I have an old yoga book that I’ve glanced at a few times over the last 25 years when the idea I should care for my body takes hold. There’s a line etched in my memory — “You’re as young as your spine is flexible.”
I’m not too young.
A week of incapacity and riding-free life has passed. Mornings of struggle to get out of bed and strategies to get dog food bowls to the floor have passed. New ways to tie shoes were developed and standing up straight is a reason to celebrate. I’ve been walking slowly through the garden to help limber the lower back and hips while hoping the dogs don’t run into me as I play the fragile aging man. And from this place of woe an old friend emerged — my faithful walking stick.

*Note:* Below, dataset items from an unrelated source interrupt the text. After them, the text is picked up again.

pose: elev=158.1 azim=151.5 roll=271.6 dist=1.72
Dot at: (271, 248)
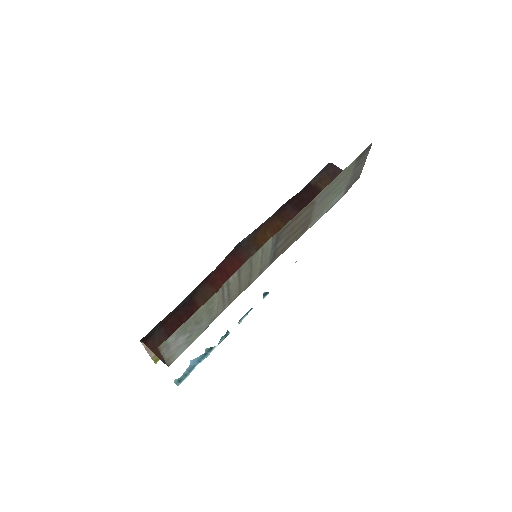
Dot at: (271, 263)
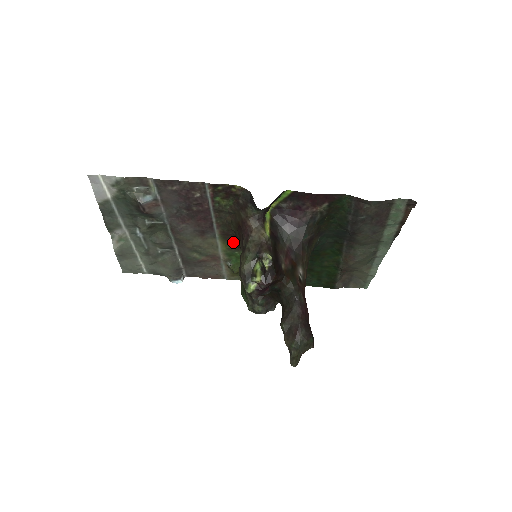
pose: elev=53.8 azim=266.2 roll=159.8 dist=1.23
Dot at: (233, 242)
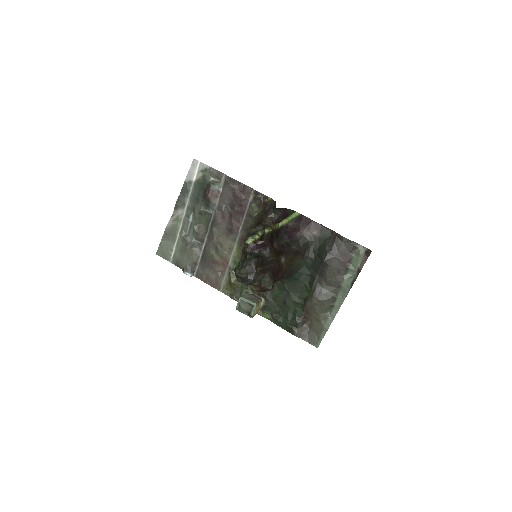
Dot at: occluded
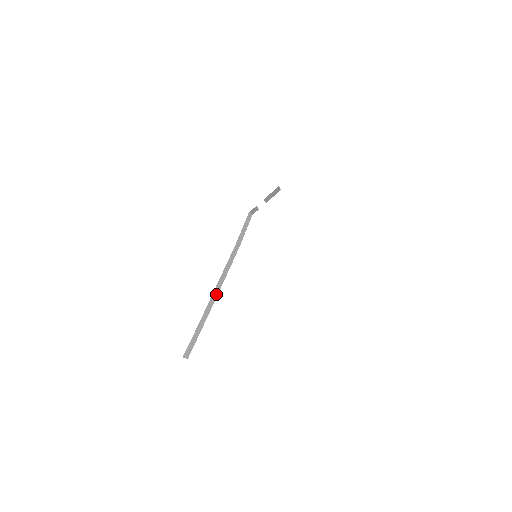
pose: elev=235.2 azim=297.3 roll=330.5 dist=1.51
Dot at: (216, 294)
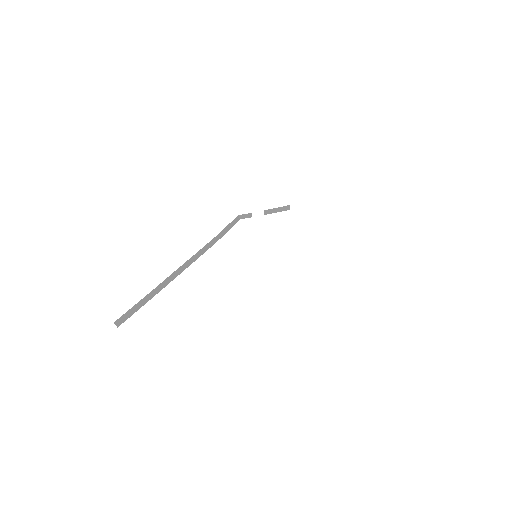
Dot at: (175, 275)
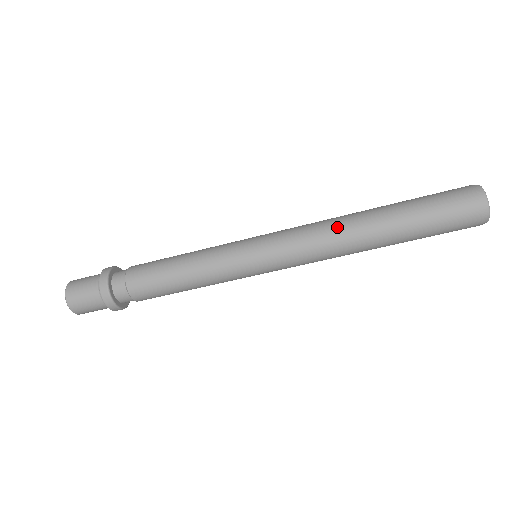
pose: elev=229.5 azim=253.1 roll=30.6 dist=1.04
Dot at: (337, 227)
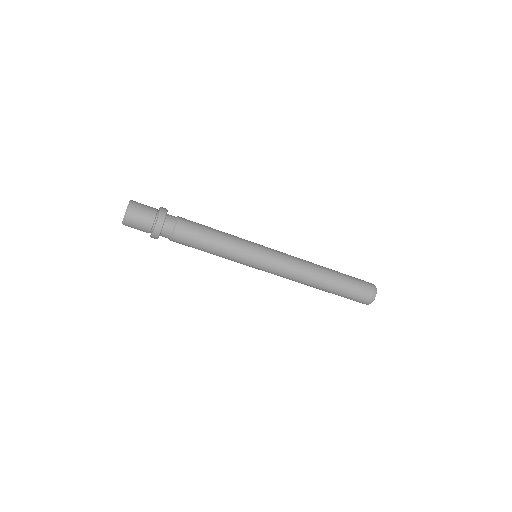
Dot at: (307, 274)
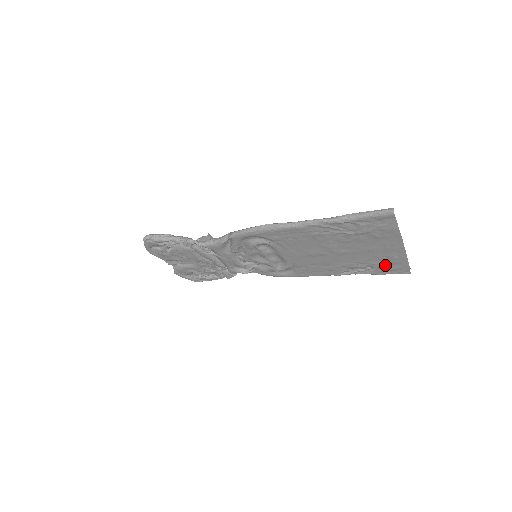
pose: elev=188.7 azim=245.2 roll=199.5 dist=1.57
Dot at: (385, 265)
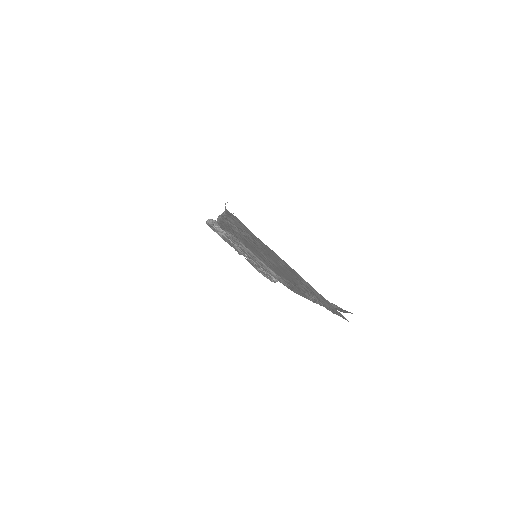
Dot at: occluded
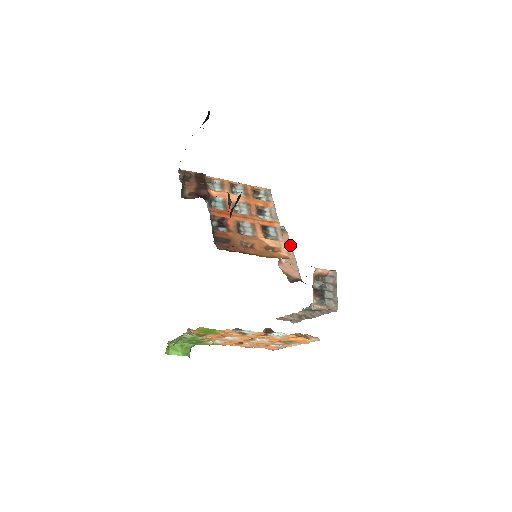
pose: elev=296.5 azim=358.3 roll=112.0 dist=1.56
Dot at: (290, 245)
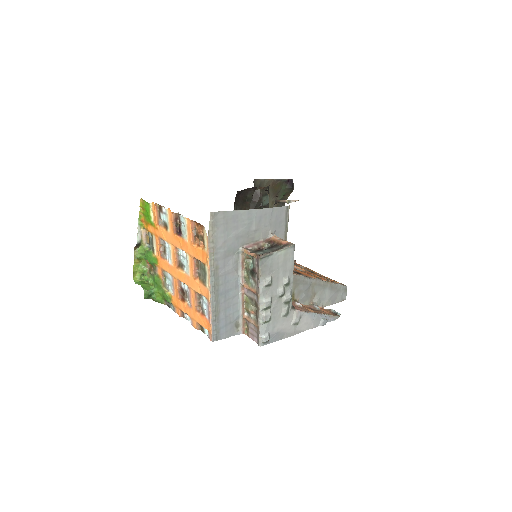
Dot at: (326, 314)
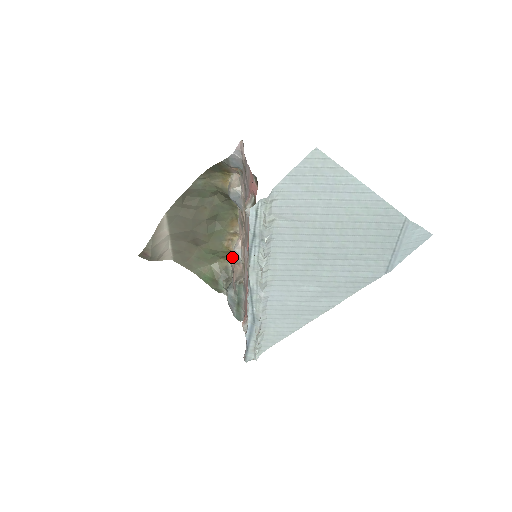
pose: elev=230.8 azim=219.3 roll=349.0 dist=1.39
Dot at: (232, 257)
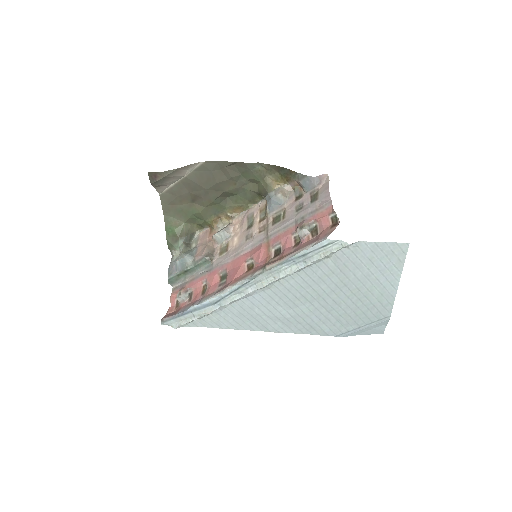
Dot at: (215, 234)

I’ve had this walking stick since the early 1980s. It’s a long staff reaching almost to my shoulder and has travelled along on many hikes and backpacking trips. It’s tapped along the Maine coast and the Appalachian Trail. Now it provides welcome support to an otherwise shaky existence.
The back is much improved but I’ve come to appreciate the form and function of a walking stick. I’ve often wondered why people use a cane when a walking stick is far superior. You can lean on it, pull yourself up, and keep an angry dog at bay with it. It is a damn function bit of technology.
The Complete Walker
My love of walking sticks grew out of books by Colin Fletcher, especially The Complete Walker. This book fueled a love of walking and hiking and is full of stories and reflections of a life on foot. Between the lines of much of what I write is the influence of Fletcher.
The morning may bring enough back recovery to consider riding to work. If I do, the walking stick will have to stay at home with the dogs…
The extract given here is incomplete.